In 2011, a number of political and social changes were set in motion in Tunisia – their full long-term effects remain to be seen. In the short-term, many challenges exist: the economy has suffered, unemployment is high, and people in rural areas are affected by social exclusion and poverty.
With tourism on the decline, unemployment is skyrocketing
Painting at the kindergarten (photo: SOS archives)
Gammarth is a seaside town in northern Tunisia in the Tunis Governorate. It is a popular and luxurious tourist destination, with five-star hotels and beautiful beaches. However, since Tunisia’s 2011 “Jasmine Revolution” the tourism industry has experienced a downturn, which has affected even the most popular tourist resorts.
Tunisia is still very much in a state of transition and for many disadvantaged communities, living conditions have become even more precarious. Over 18 per cent of the workforce is now unemployed and around 1.2 million Tunisians are estimated to live below the national poverty line. Young people are most severely affected: over 30 per cent of people aged 15-24 are unemployed, and up to 44 per cent of young university graduates are unable to find work.
Vulnerable mothers and children need support
In recent years, SOS Children’s Villages has increased efforts to provide support for struggling families so that children are no longer at-risk of losing the care of their parents. Single parents, unmarried mothers, widows and divorced women are particularly vulnerable in Tunisia due to the traditional family code, and their children often suffer from social marginalisation. Children born out of wedlock are rejected by society, as unmarried women who engage in sexual relations are considered to be prostituting themselves. Although women have the right to file for divorce, it is virtually impossible for them to remarry, so they will either raise their children on their own or leave them in the care of grandparents or other relatives. Women are also often at a disadvantage when it comes to inheritance: daughters, for example, inherit only half as much as sons do.

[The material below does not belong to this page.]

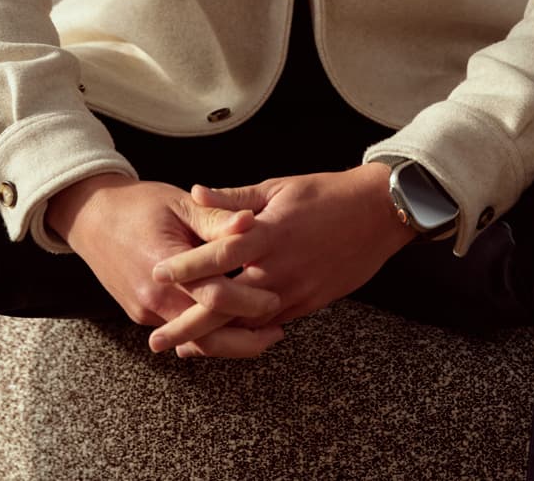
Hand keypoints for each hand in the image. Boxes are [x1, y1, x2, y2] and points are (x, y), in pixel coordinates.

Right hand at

All of these factors mean that women remain highly dependent on their father or later their husband, even though their rights to education and equal pay are legally enshrined. When the death of a husband, for example, is compounded by illiteracy and a lack of skills of the widow, the ensuing poverty and lack of resources put the children in an incredibly vulnerable position. In addition to providing material aid and practical guidance, SOS Children’s Villages also works towards ensuring that children from such families take part in the socio-cultural life of their community, for example through leisure and educational activities, so that they do not become ostracised.
What we do in Gammarth
Running and playing at the children’s village (photo: SOS archives)

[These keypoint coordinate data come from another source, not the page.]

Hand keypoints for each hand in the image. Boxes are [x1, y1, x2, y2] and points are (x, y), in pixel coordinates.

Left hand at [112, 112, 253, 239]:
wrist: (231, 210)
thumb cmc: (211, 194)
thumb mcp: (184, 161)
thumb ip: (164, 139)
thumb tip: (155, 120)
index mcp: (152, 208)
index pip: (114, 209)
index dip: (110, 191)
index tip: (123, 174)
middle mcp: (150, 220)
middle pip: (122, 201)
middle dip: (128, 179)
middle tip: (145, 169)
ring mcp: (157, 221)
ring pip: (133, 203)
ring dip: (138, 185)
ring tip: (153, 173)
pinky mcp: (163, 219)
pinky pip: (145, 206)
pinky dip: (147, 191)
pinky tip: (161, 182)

SOS Children’s Villages began its work in Gammarth in 1983. Today, our SOS Social Centre offers a family strengthening programme, which reaches out to struggling members of the local community. We ensure that children have access to essential education, nutritional and health services, and we provide counselling where needed. We offer parents guidance on income-generating skills and parenting practices. In collaboration with local organisations, we also work towards strengthening the already existing support networks within the community. Around 400 children and their adult caregivers currently benefit from the programme.

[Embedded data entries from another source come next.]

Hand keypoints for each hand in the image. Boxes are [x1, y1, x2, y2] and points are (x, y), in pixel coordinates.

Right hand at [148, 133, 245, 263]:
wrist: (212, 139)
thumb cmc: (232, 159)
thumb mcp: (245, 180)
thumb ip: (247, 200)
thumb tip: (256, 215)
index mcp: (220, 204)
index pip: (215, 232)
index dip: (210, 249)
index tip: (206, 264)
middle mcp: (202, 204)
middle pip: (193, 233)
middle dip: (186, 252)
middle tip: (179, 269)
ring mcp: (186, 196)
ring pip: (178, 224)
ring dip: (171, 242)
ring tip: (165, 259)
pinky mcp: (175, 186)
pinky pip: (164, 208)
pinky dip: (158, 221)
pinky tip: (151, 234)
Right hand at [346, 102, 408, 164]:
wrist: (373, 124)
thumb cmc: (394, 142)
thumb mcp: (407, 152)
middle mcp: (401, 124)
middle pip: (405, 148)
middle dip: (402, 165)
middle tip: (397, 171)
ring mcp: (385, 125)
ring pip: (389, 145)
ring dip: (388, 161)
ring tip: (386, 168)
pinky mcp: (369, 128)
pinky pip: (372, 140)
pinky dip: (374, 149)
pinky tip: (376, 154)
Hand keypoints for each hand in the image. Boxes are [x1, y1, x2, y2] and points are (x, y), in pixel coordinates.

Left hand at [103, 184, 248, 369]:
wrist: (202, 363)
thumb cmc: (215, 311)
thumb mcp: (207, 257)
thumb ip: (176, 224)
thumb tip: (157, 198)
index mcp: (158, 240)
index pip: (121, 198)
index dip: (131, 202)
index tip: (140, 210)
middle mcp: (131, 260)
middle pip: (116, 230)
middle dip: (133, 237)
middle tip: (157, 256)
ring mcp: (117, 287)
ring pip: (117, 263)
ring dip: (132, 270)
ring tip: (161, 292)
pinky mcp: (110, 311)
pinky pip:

For children in the region who are no longer able to live with their parents, 13 SOS families can provide a loving home for up to 104 children. In each family, they live with their brothers and sisters and are affectionately cared for by their SOS mother. The children from the SOS Children’s Village attend the SOS Kindergarten here together with children from the community and the family strengthening programme. This means that children from SOS families make friends and are integrated into the local community from a young age.
When young people who grew up in an SOS family feel ready to move out of the family home in order to pursue further education or vocational training, our SOS Youth Programme continues to support them as they make the transition into adulthood. The young people live together in semi-independent housing, with a qualified counsellor who provides guidance and assistance where needed.